UN ATTACCO AL SÌ CHE TRADISCE LA PAURA DELLA SCONFITTA
Stavolta la polemica è più insidiosa. Per delegittimare il fronte del Sì al referendum, i sostenitori del No cercano di coinvolgere nella rissa sia la Corte di Cassazione, sia il Quirinale. Raffigurano il testo del quesito come «uno spot pubblicitario» per «ingannare i cittadini». Il ricorso al Tribunale amministrative regionale del Lazio, presentato ieri dal M5S e da Sinistra italiana, potrebbe anche essere liquidato come irrituale. Tra l’altro, si è rivelato maldestro il tentativo di attribuire alla presidenza della Repubblica la formulazione del quesito, «valutato e ammesso», ha fatto sapere il Quirinale, «dalla Corte di Cassazione».
Ma si apre comunque un altro fronte, tutto istituzionale, nella rissa tra governo e opposizioni. Punta a seminare dubbi sulla correttezza della consultazione del 4 dicembre; e a mostrare un governo e un sistema coalizzati per disinformare l’opinione pubblica. Eppure, con una punta di malizia si potrebbe pensare che con l’iniziativa di ieri Beppe Grillo e i suoi alleati si stiano costruendo un alibi in caso di sconfitta. Al di là dei sondaggi e del numero degli indecisi, infatti, nessuno può prevedere come andrà a finire.
La campagna di Matteo Renzi in tutta Italia, la mobilitazione dei ministri e l’allarme, vidimato da una celebrità come l’attore Roberto Benigni, sugli effetti deleteri del No, confermano una partita aperta; o comunque l’intenzione di rovesciare pronostici sfavorevoli. Anche per questo il premier continua a giustificarsi per avere personalizzato troppo all’inizio. E, per tacitare la minoranza del Pd orientata al No, ribadisce di essere pronto a cambiare la legge elettorale che pure considerava un pilastro delle riforme: a conferma della sua ricerca disperata di alleati.
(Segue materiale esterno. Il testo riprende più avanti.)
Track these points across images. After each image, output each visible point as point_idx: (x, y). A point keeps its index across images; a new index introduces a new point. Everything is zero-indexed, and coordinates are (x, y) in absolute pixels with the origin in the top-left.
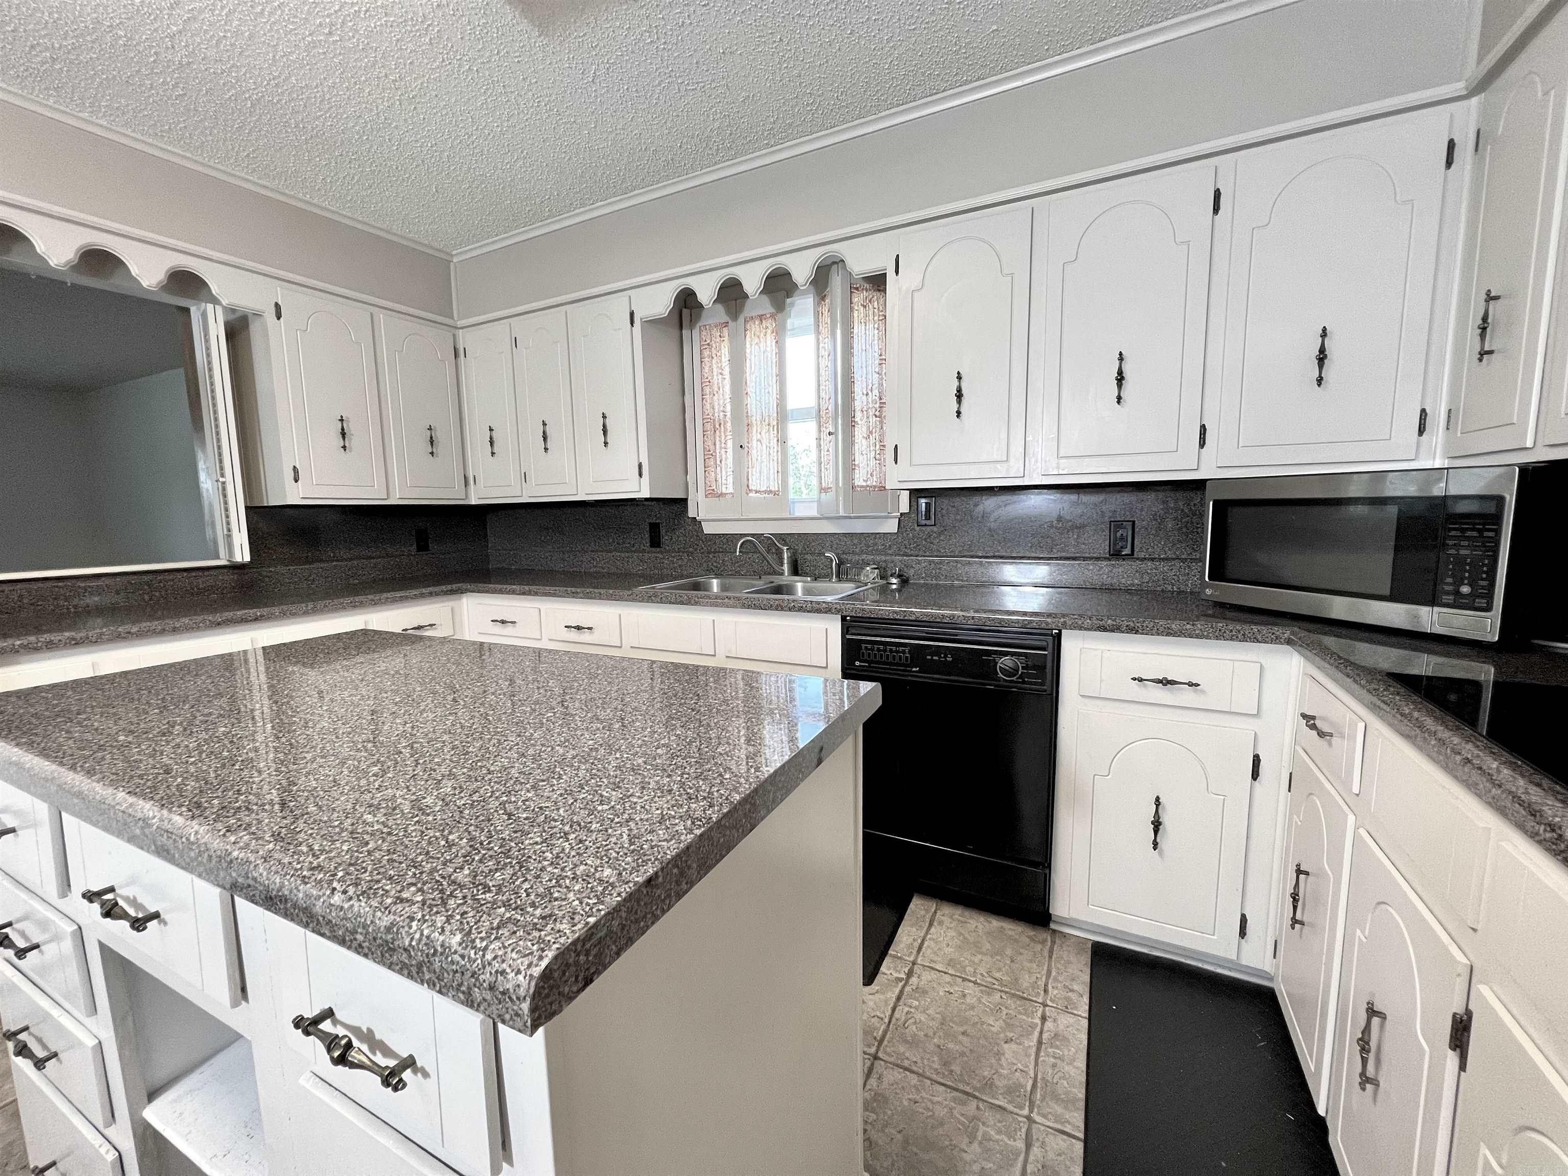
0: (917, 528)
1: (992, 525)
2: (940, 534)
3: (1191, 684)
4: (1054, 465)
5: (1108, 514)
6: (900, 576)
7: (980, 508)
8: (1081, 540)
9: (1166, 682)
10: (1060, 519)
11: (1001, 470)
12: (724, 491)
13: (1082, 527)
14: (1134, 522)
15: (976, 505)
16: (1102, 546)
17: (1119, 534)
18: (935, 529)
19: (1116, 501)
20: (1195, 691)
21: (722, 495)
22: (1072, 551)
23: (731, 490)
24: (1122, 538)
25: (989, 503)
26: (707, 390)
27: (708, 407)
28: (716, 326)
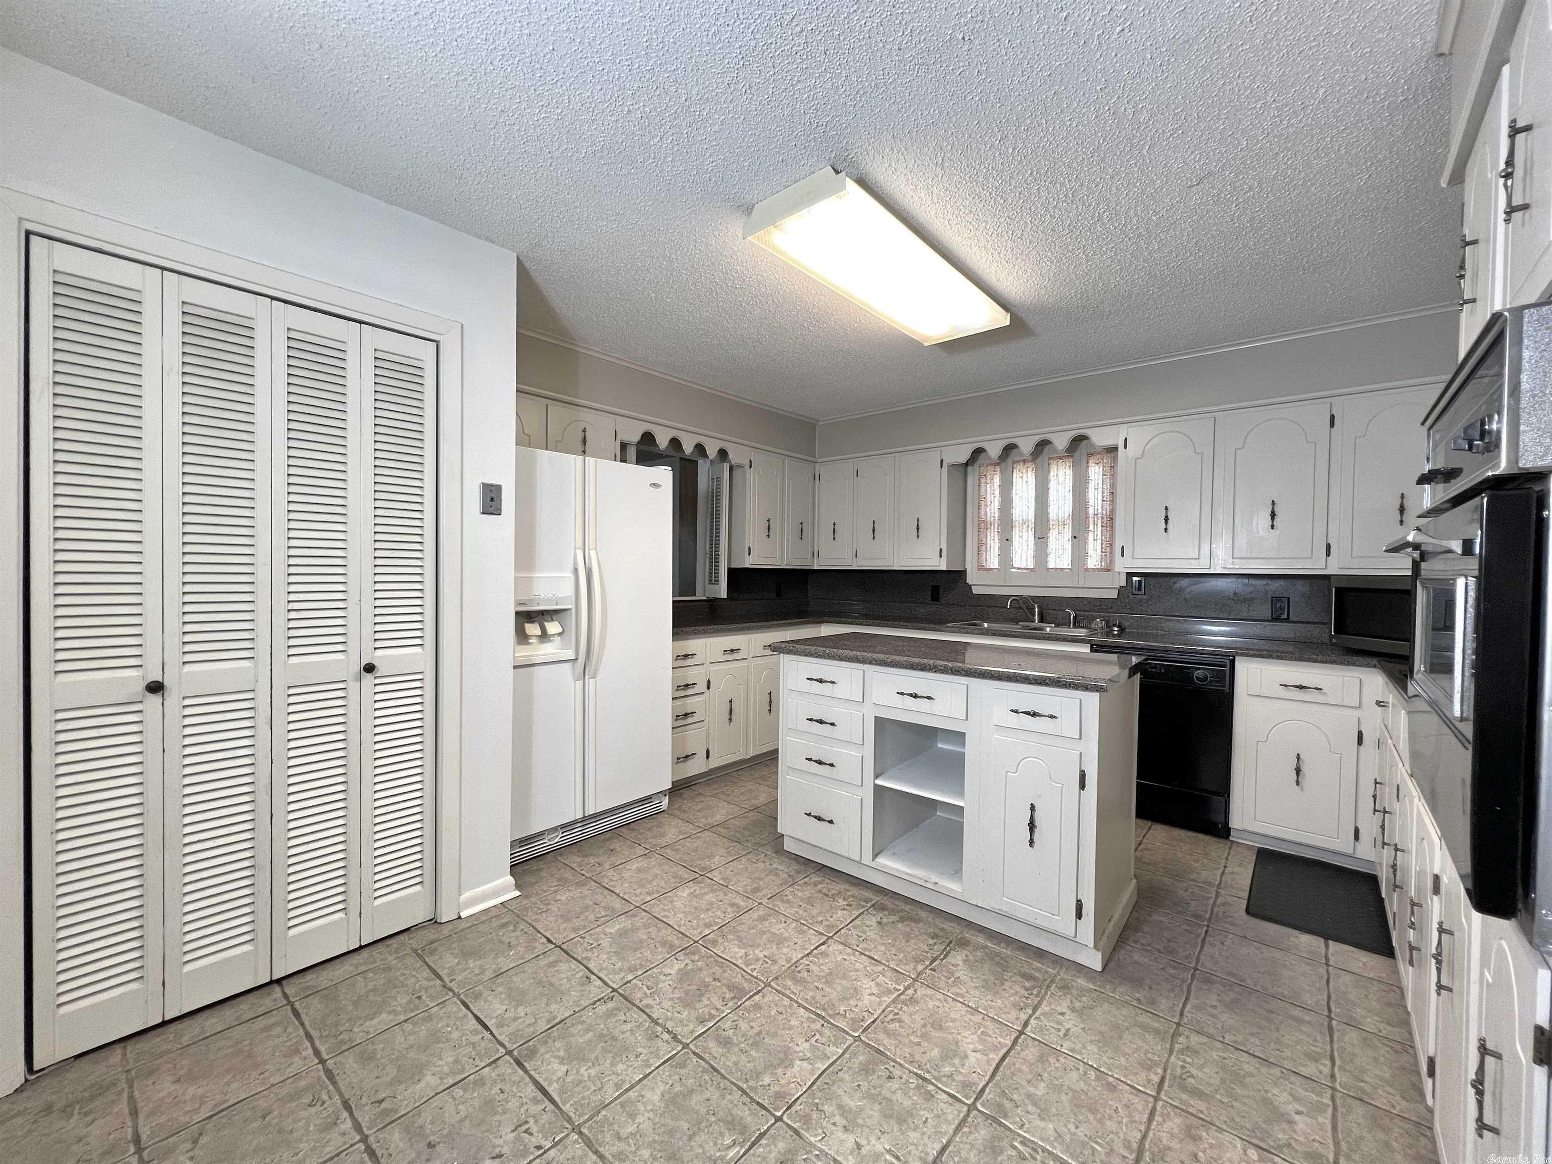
0: (1132, 596)
1: (1188, 596)
2: (1148, 600)
3: (1317, 689)
4: (1230, 562)
5: (1270, 593)
6: (1119, 626)
7: (1178, 585)
8: (1252, 608)
9: (1301, 687)
10: (1235, 594)
11: (1194, 564)
12: (992, 567)
13: (1251, 599)
14: (1289, 599)
15: (1175, 583)
16: (1267, 614)
17: (1278, 606)
18: (1144, 597)
19: (1276, 585)
20: (1321, 693)
21: (991, 569)
22: (1244, 615)
23: (997, 566)
24: (1281, 608)
25: (1185, 582)
26: (982, 503)
27: (982, 513)
28: (991, 464)
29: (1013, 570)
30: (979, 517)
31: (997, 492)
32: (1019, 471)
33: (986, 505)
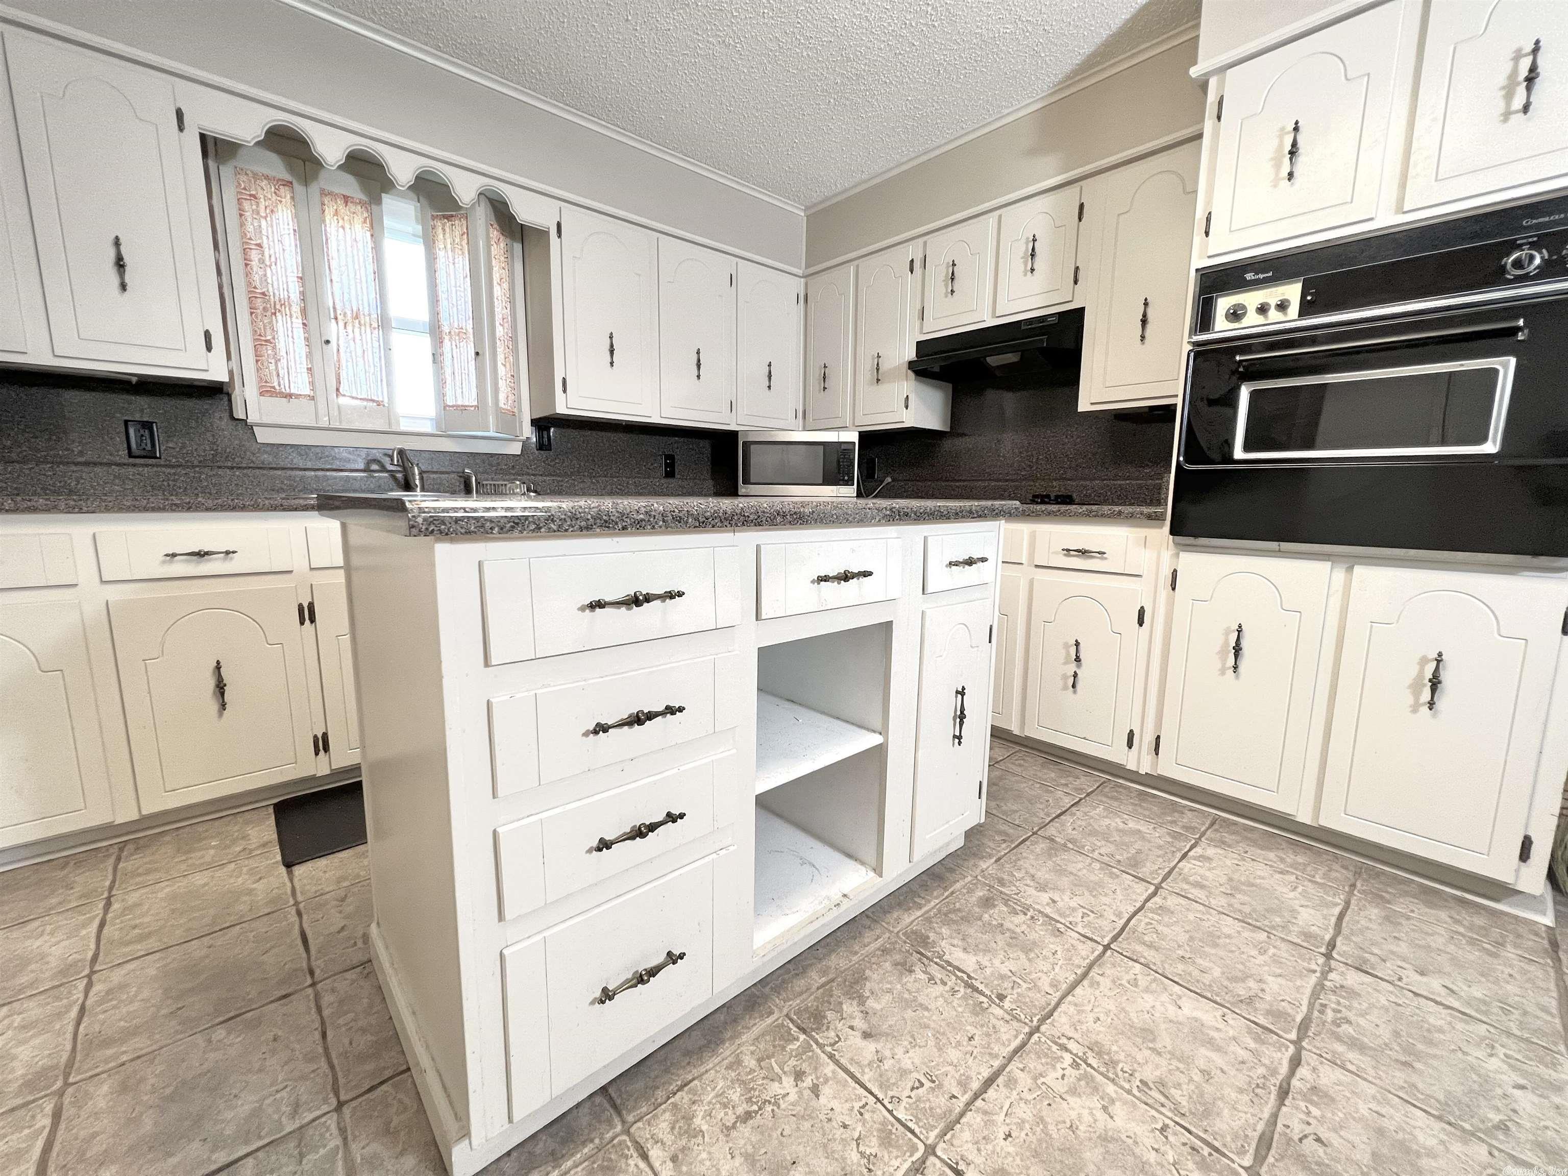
2: (556, 458)
6: (535, 492)
11: (640, 410)
14: (674, 456)
26: (254, 255)
27: (256, 278)
28: (267, 178)
29: (340, 399)
30: (249, 284)
31: (290, 242)
32: (336, 213)
33: (262, 261)
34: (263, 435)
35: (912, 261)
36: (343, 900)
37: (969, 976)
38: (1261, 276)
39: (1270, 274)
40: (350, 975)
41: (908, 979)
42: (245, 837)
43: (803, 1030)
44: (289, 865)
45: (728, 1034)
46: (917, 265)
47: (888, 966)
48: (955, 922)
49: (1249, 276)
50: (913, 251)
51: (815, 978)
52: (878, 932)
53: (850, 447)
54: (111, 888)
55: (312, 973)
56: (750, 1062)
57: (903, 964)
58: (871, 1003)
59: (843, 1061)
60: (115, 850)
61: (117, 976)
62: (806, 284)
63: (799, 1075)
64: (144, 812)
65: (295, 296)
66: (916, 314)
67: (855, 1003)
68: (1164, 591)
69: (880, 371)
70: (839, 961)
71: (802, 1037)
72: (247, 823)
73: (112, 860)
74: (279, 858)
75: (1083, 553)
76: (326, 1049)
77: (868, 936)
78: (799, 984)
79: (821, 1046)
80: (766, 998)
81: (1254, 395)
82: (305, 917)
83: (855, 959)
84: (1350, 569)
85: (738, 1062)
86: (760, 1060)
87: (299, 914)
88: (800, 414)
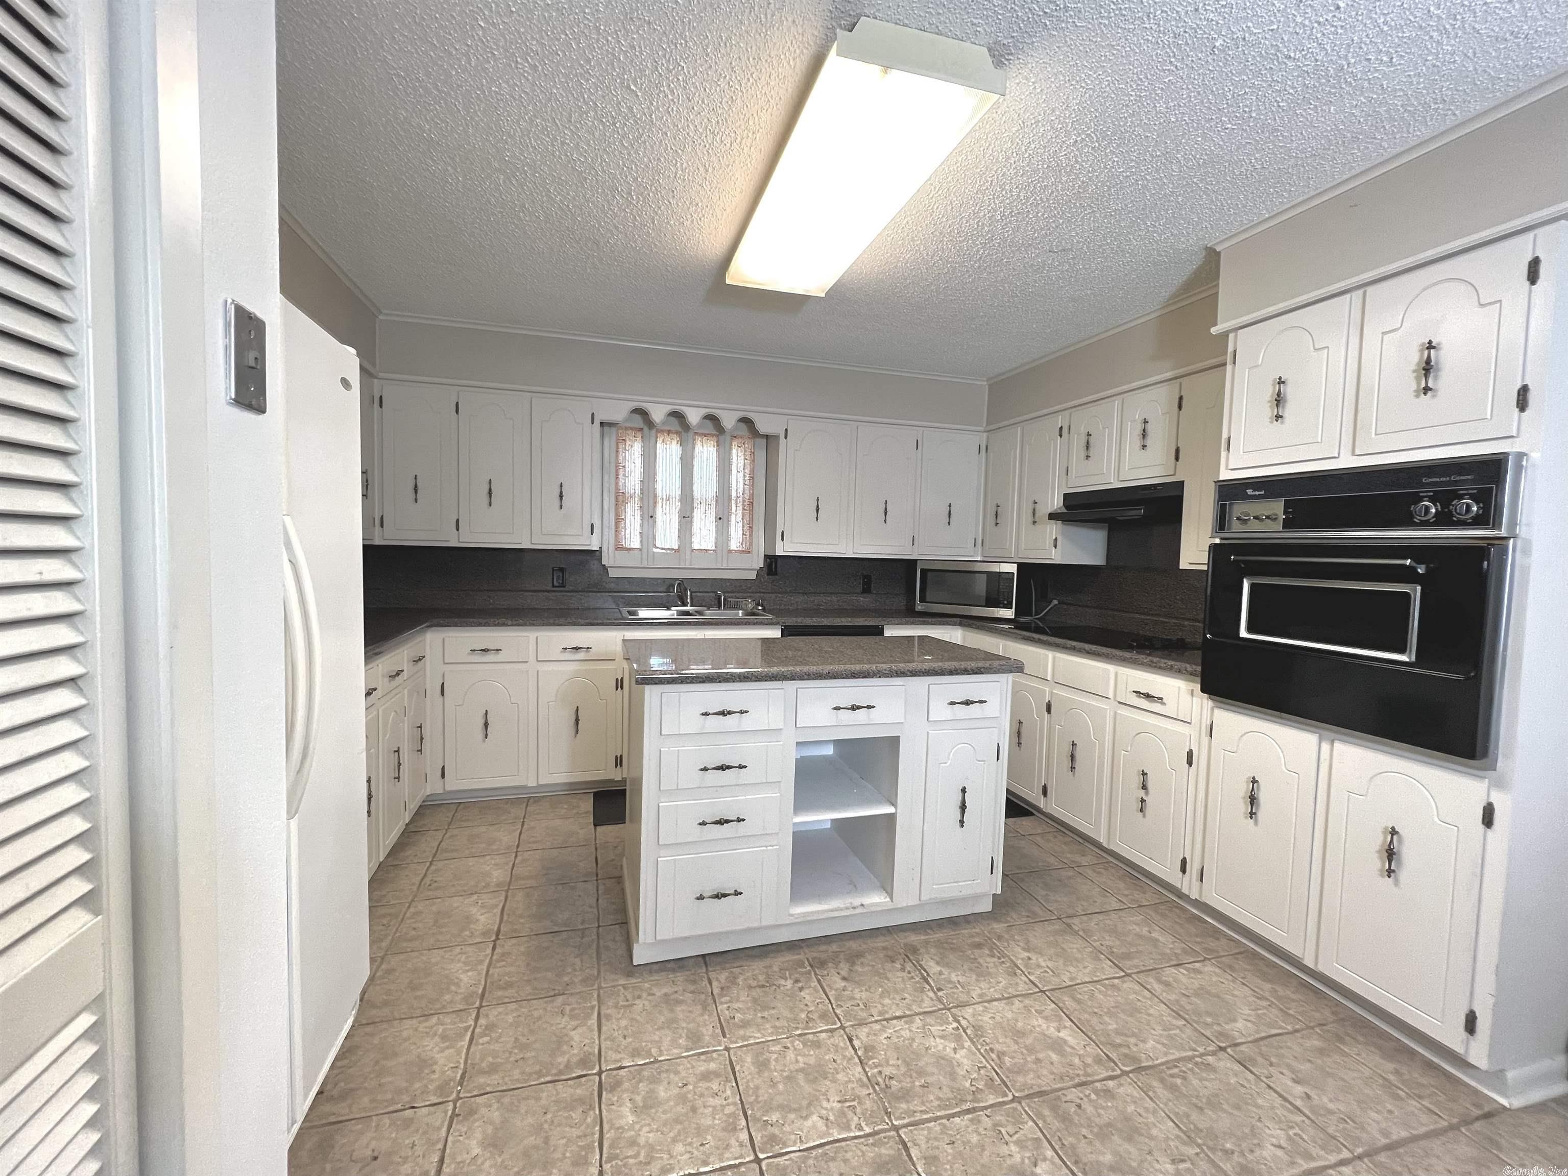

Renzi ironizza in uno dei tanti comizi: «Sapete chi ha deciso il quesito sulla scheda per il referendum? La legge italiana. Non lo dite a quelli del Comitato del No, potrebbero restarci male». E ricorda che tutti hanno raccolto le firme «sullo stesso quesito». Gli avversari contestano la sua versione, naturalmente. D’altronde, si vuole o soprattutto insinuare il dubbio che la partita sia truccata. Il gioco è pesante. Riaffiora l’accusa al governo di alimentare l’allarmismo. Il fatto che Benigni abbia detto che una vittoria del No «sarebbe peggio della Brexit» gli ha tirato addosso accuse da destra e da sinistra.
E il M5S non smette di accusare il ministro delle Riforme, Maria Elena Boschi, di avere «speso soldi dei contribuenti in Sud America per fare comizi a favore del Sì». La Farnesina è stata costretta a intervenire per ribadire «l’invito a mantenere una totale neutralità a tutta la rete diplomatica consolare» in vista del 4 dicembre. Il ministro degli Esteri, Paolo Gentiloni, ha smentito qualunque partecipazione degli ambasciatori alle manifestazioni organizzate durante il viaggio della Boschi. Sono veleni, sintomi di uno scontro destinato a incattivirsi; e a trasformare chiunque in un bersaglio. A prescindere dal merito del referendum, che pure ci sarebbe tempo di spiegare nei prossimi due mesi.